| TEXTE PRÉSENTÉ |
──────────────────────────────

LA PRÉSENCE EFFECTIVE DE L’ACTIVITÉ PRIME ÉVIDEMMENT SUR LA POLITIQUE DE L’EMPLOI.
Le discours de la ministre du Travail est révélateur de ce que peut produire la « langue de bois » :
« Avec l’ensemble des leviers mis à disposition, les entreprises disposent de tous les outils pour embaucher. Tous ensemble, nous devons pouvoir faire monter en puissance l’apprentissage et l’emploi des jeunes, pour œuvrer à l’insertion de tous. »
Les outils de la politique de l’emploi ne suffisent pas si l’activité n’est pas là très concrètement avec des marchés publics et privés opérationnels.
LE DISCOURS SUR LA RÉNOVATION ÉNERGÉTIQUE NE RÉPOND PAS A LA RÉALITÉ
Le discours du Haut-commissariat aux compétences sur « les parcours de formation aux métiers et aux gestes de rénovation énergétique » relève du fantasme.
La rénovation énergétique fait déjà pleinement partie des métiers du Bâtiment, car elle porte sur des solutions usuelles et connues : l’isolation extérieure, l’isolation intérieure, par exemple des combles), des fenêtres plus isolantes, des appareils de chauffage performants.
Des salariés dans ces métiers sont disponibles pour réaliser ces travaux et des apprentis sont au rendez-vous (et les CFA correspondants).

──────────────────────────────

| DONNÉES RÉPERTORIÉES |
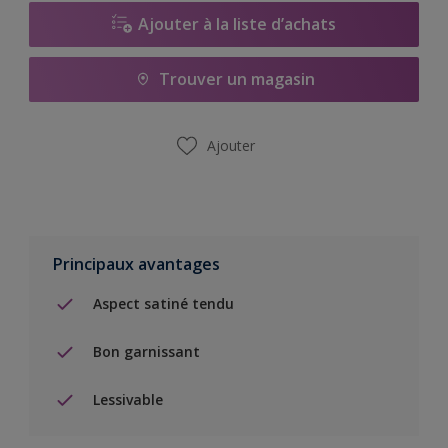
Ajouter à la liste d’achats
Trouver un magasin
Ajouter
Principaux avantages
Aspect satiné tendu
Bon garnissant
Lessivable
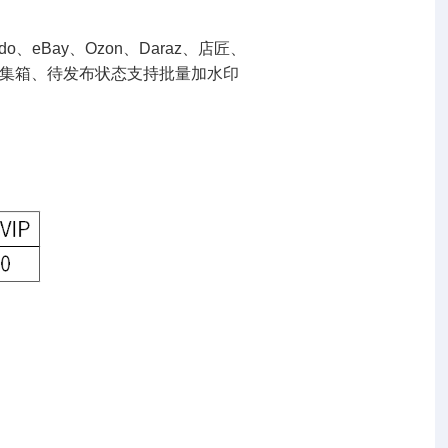
印
o、eBay、Ozon、Daraz、店匠、
集箱、待发布状态支持批量加水印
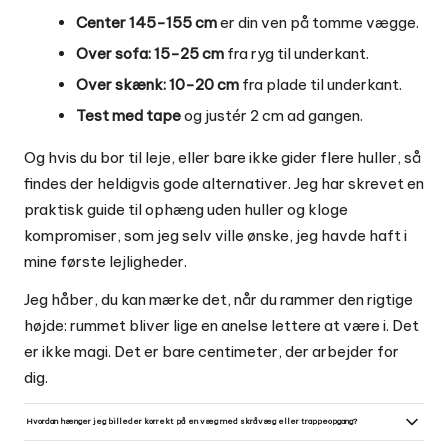
Center 145-155 cm
er din ven på tomme vægge.
Over sofa: 15-25 cm
fra ryg til underkant.
Over skænk: 10-20 cm
fra plade til underkant.
Test med tape
og justér 2 cm ad gangen.
Og hvis du bor til leje, eller bare ikke gider flere huller, så
findes der heldigvis gode alternativer. Jeg har skrevet en
praktisk guide til
ophæng uden huller og kloge
kompromiser
, som jeg selv ville ønske, jeg havde haft i
mine første lejligheder.
Jeg håber, du kan mærke det, når du rammer den rigtige
højde: rummet bliver lige en anelse lettere at være i. Det
er ikke magi. Det er bare centimeter, der arbejder for
dig.
Hvordan hænger jeg billeder korrekt på en væg med skråvæg eller trappeopgang?
Her fungerer øjenhøjde-reglen kun delvist, fordi du bevæger dig op og ned. Brug en visuel linje: lad enten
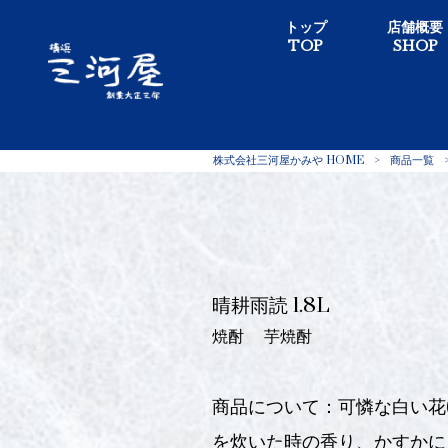
トップ
店舗概要
TOP
SHOP
株式会社三河屋かみや HOME
>
商品一覧
晴耕雨読 1.8L
焼酎
芋焼酎
商品について：可憐な白い花
を炊いた時の香り、かすかに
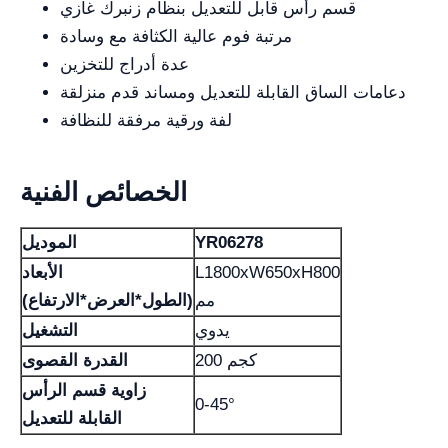
قسم رأس قابل للتعديل بنظام زنبرك غازي
مرتبة فوم عالية الكثافة مع وسادة
عدة أدراج للتخزين
دعامات الساق القابلة للتعديل ومساند قدم منزلقة
لفة ورقية مرفقة للنظافة
الخصائص الفنية
YR06278
الموديل
L1800xW650xH800
الأبعاد
مم
(الطول*العرض*الارتفاع)
يدوي
التشغيل
200 كجم
القدرة القصوى
زاوية قسم الرأس
0-45°
القابلة للتعديل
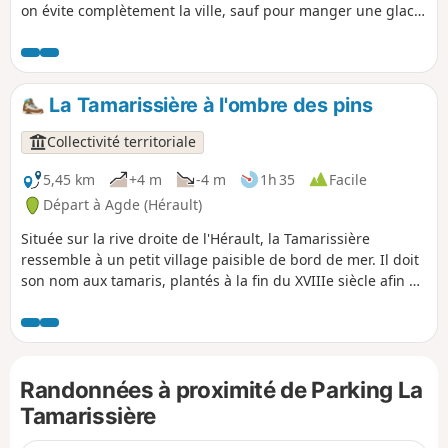
on évite complètement la ville, sauf pour manger une glace
près de la cathédrale, au retour. Cette randonnée est
susceptible d'être interdite en fonction du niveau de risque
des incendies. Pensez à consulter la carte.
La Tamarissière à l'ombre des pins
Collectivité territoriale
5,45 km
+4 m
-4 m
1h 35
Facile
Départ à Agde (Hérault)
Située sur la rive droite de l'Hérault, la Tamarissière
ressemble à un petit village paisible de bord de mer. Il doit
son nom aux tamaris, plantés à la fin du XVIIIe siècle afin de
lutter contre l’ensablement de l’embouchure de l’Hérault.
Entouré par les plages, une vaste pinède et la zone
naturelle des Verdisses, découvrez une nature sauvage aux
portes de la Mer Méditerranée. Depuis les pierres
Randonnées à proximité de Parking La
basaltiques de la jetée, au sable des chemins des dunes,
jusqu’aux sols humides au milieu de la végétation
Tamarissière
luxuriante, partez en balade dans cet écrin de contrastes.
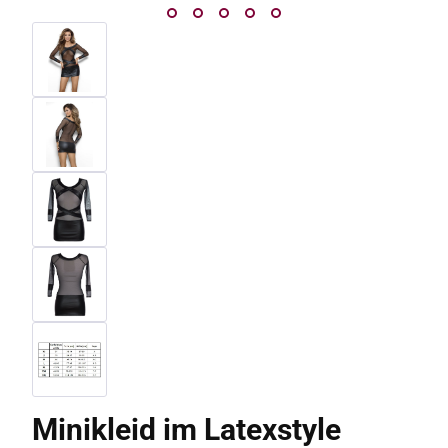
Minikleid im Latexstyle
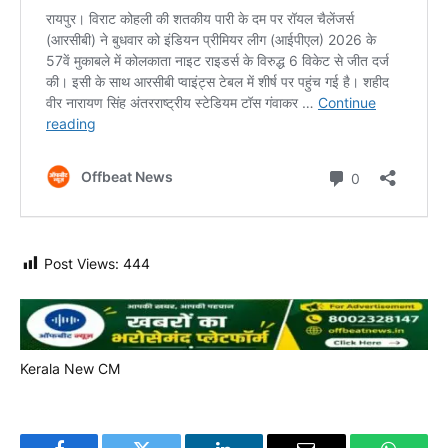
Post Views:
444
Kerala New CM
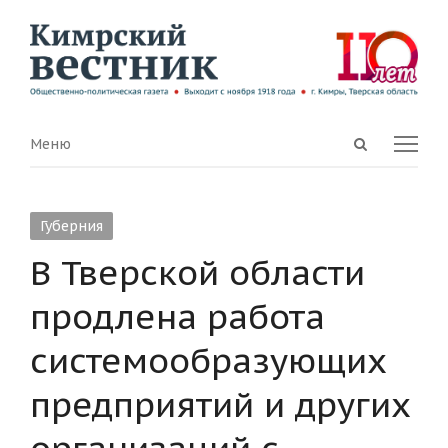
Open
Menu
Меню
search
panel
Губерния
В Тверской области
продлена работа
системообразующих
предприятий и других
организаций с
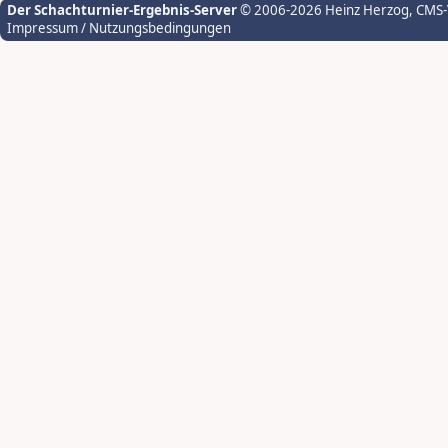
Der Schachturnier-Ergebnis-Server
© 2006-2026 Heinz Herzog
, CMS
Impressum / Nutzungsbedingungen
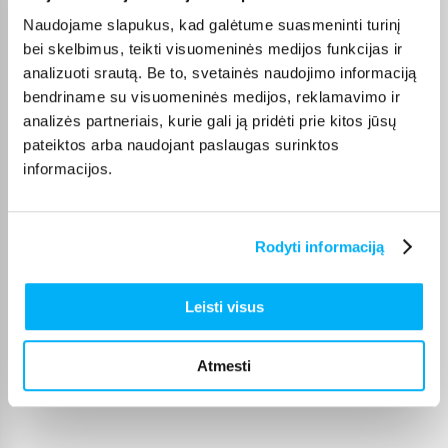
Naudojame slapukus, kad galėtume suasmeninti turinį
Mano patys mėgstamiausi kvepalai. Perku juos daug metų. Ačiū
bei skelbimus, teikti visuomeninės medijos funkcijas ir
analizuoti srautą. Be to, svetainės naudojimo informaciją
Danutė G.
bendriname su visuomeninės medijos, reklamavimo ir
Patvirtintas pirkėjas
analizės partneriais, kurie gali ją pridėti prie kitos jūsų
Puiki dovana darbui ir pramogai 🙂 Ačiū
pateiktos arba naudojant paslaugas surinktos
informacijos.
Vitalijus T.
Patvirtintas pirkėjas
Rodyti informaciją
Įvairūs kavos režimai – galimybė pasirinkti skirtingą stiprumą ir kiekį
Leisti visus
Ingrida V.
Patvirtintas pirkėjas
Greitai pristatytas, puikus aparatas, lengvas valdymas plius skani kava
Atmesti
dovanu � ...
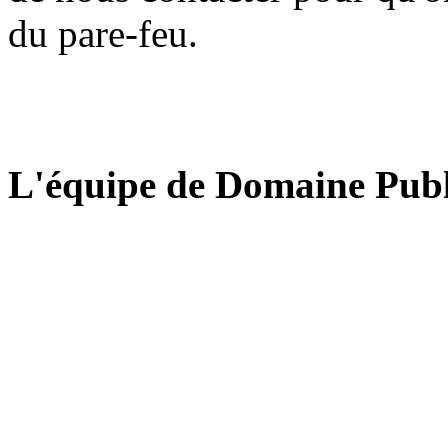
du pare-feu.
L'équipe de Domaine Publ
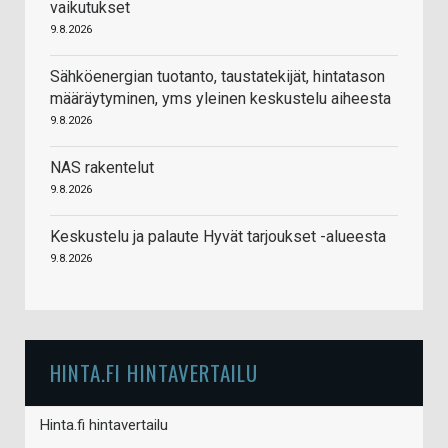
vaikutukset
9.8.2026
Sähköenergian tuotanto, taustatekijät, hintatason
määräytyminen, yms yleinen keskustelu aiheesta
9.8.2026
NAS rakentelut
9.8.2026
Keskustelu ja palaute Hyvät tarjoukset -alueesta
9.8.2026
HINTA.FI HINTAVERTAILU
Hinta.fi hintavertailu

──────────────────────────────

| TÂCHES À RÉALISER |
1 - D'après le texte présenté, pourquoi la rénovation énergétique fait-elle déjà pleinement partie des métiers du Bâtiment ? Répondez en une à trois phrases.
2 - Poursuivez le texte présenté sur la politique de l'emploi et la rénovation énergétique à partir de sa dernière phrase.

| RÉPONSES ATTENDUES |
1 - Elle en fait déjà pleinement partie parce qu'elle porte sur des solutions usuelles et connues. Le texte cite l'isolation extérieure, l'isolation intérieure, par exemple des combles, des fenêtres plus isolantes et des appareils de chauffage performants.

2 -
C’est pourquoi le discours de la ministre du Travail apparait sans grand fondement autre qu’une volonté de communication politique de « transition écologique »[5] :
« En matière de rénovation énergétique, nous avons besoin de l’engagement de toute la filière BTP et notamment des partenaires sociaux, pour créer de nouveaux blocs de compétences, faire évoluer l’offre de certification et renforcer l’offre de formation à destination des professionnels du secteur. »
La rénovation énergétique n’entre pas dans le champ des TP !
LA RESPONSABILITÉ DE LA REPRISE NE DÉPEND PAS PRINCIPALEMENT DES ENTREPRISES, MAIS D’ABORD DU CARACTÈRE EFFECTIF DES POLITIQUES PUBLIQUES
La démarche engagée par le gouvernement, sur les « engagements » des entreprises, apparait mal fondée, dans la mesure où elle parait faire porter aux entreprises du BTP une responsabilité qui n’est pas en premier lieu la leur.
La responsabilité repose toute entière sur les donneurs d’ordre public, privé et la demande des particuliers.
C’est la qualité des incitations publiques qui est en question. S’il y a des marchés, il y aura de l’activité, c’est-à-dire des chantiers. Alors il y aura des embauches[6] et des recrutements d’apprentis. La capacité de formation dans ces métiers existe déjà, et peut être mobilisée, si cela apparait nécessaire.
[1] « Un groupe de travail technique avec les trois ministères concernés et les fédérations va permettre de poursuivre les échanges pour parvenir d’ici mi-octobre à des engagements de la part des fédérations. »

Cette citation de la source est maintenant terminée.